Non bastava un governo sfiduciato dai mercati, e uno nominato dalla Bce. In Italia adesso anche i direttori dei telegiornali vengono nominati dalla Borsa.

I fatti sono che Mentana si dimette, il titolo Telecom crolla. Mentana ci ripensa, il titolo risale. Enrico Mentana deve essersi sentito più importante di un barile di petrolio, di un’oncia d’oro, per non dire più determinante del famigerato spread. Ormai che i mercati finanziari hanno rotto ogni inibizione, superato ogni riservatezza, in Italia da oggi in poi tutto è possibile. Non si muoverà foglia che Piazza Affari non voglia. Chi vincerà in prossimo Giro d’Italia, lo deciderà la Borsa.

Il campionato di calcio, quello già lo decide da un pezzo. La Borsa si sta preparando a decidere chi sarà il conduttore del prossimo Festival di Sanremo, e ovviamente chi nominerà  il vincitore non sarà più il televoto, ma il Mibtel, l’indice telematico.
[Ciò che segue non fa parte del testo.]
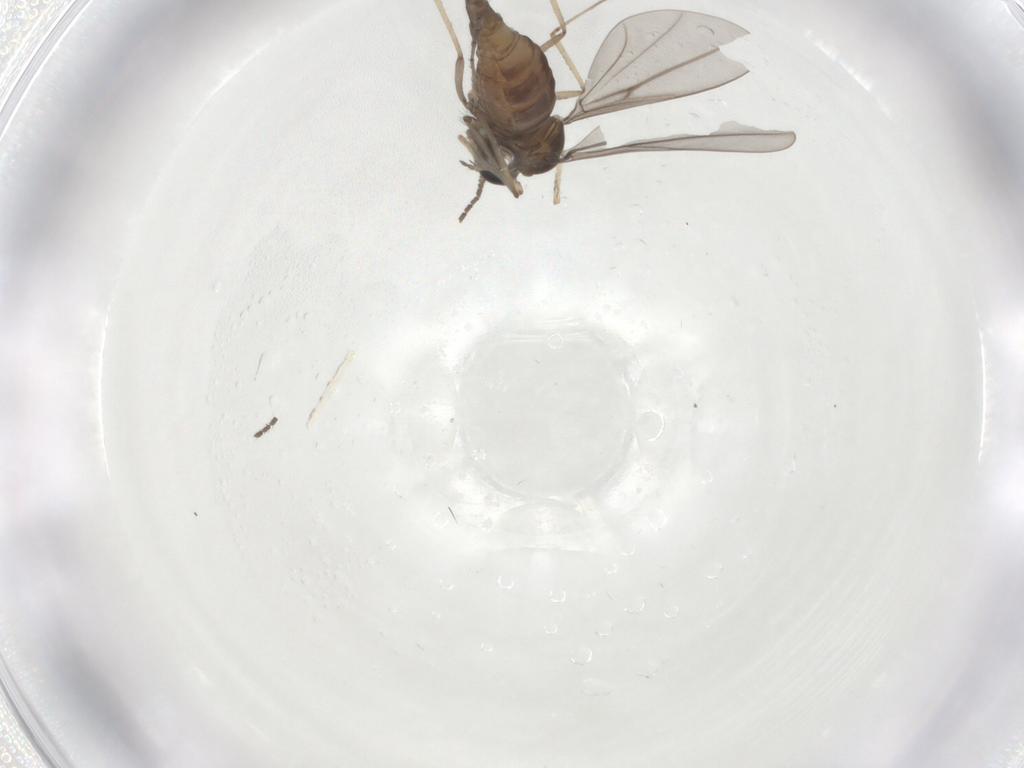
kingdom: Animalia
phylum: Arthropoda
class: Insecta
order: Diptera
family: Cecidomyiidae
Si quoteranno i titoli delle canzoni? E poi,  chi vincerà le primarie del Pd? Una seduta contrastata di Piazza Affari?  La ricandidatura di Alemanno alla carica di sindaco di Roma? Sospesa per eccesso di ribasso.

Ovviamente, bisognerà stare attenti alle manovre degli speculatori: per sostenere il titolo Mediaset, ad esempio, si sono scatenati contro la Rai Minzolini e Ferrara, e contro SKY direttamente Auditel. Solo che non tutte le ciambelle riescono più col buco: da quando il Cavaliere è stato disarcionato,  l’unico buco certo è quello di Endemol, che Mediaset non riesce va dare via. Senza il santo protettore a Palazzo Chigi, Minzolinil  è stato giubilato, Auditel multata. E’ rimasto Ferrara.  Verrà considerato anche lui troppo grosso per fallire? Eppoi, riuscirà Maccari a salvare il TgUno dalla bancarotta degli ascolti? Staremo a vedere.

Intanto, tornando alla vicenda de La 7 e del suo direttore c’è  dire che i tempi sono cambiati per davvero. Una volta un direttore di successo si vedeva dai titoli di prima pagina. Oggi sono i titoli borsistici a consacrare il ritorno alla guida del Tg La 7 di  Mentana, il quale, se può essere soddisfatto di aver vinto la sua personale battaglia contro l’Associazione della Stampa romana, e di aver riottenuto la fiducia del cdr del suo telegiornale, certo qualche domanda se la sarà pur fatta,  dopo portato a termine con successo il suo personale aumento di capitale: sono un bravo giornalista o una bolla speculativa? Beh, buona giornata.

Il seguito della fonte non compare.